____ Entries supplied

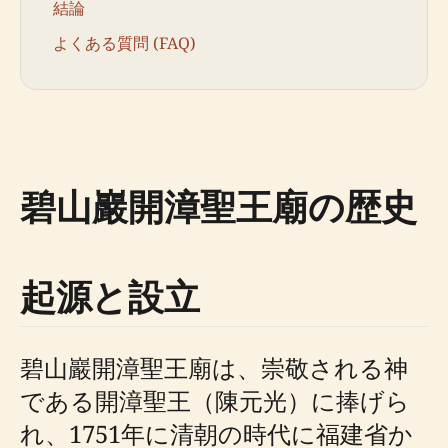
結論
よくある質問 (FAQ)
碧山巖開漳聖王廟の歴史
起源と設立
碧山巖開漳聖王廟は、崇敬される神
である開漳聖王（陳元光）に捧げら
れ、1751年に清朝の時代に福建省か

________

Exercise requirements:
Quote every line of text in the material above verbatim, omitting the pictures.

Reply to the task:
結論
よくある質問 (FAQ)
碧山巖開漳聖王廟の歴史
起源と設立
碧山巖開漳聖王廟は、崇敬される神
である開漳聖王（陳元光）に捧げら
れ、1751年に清朝の時代に福建省か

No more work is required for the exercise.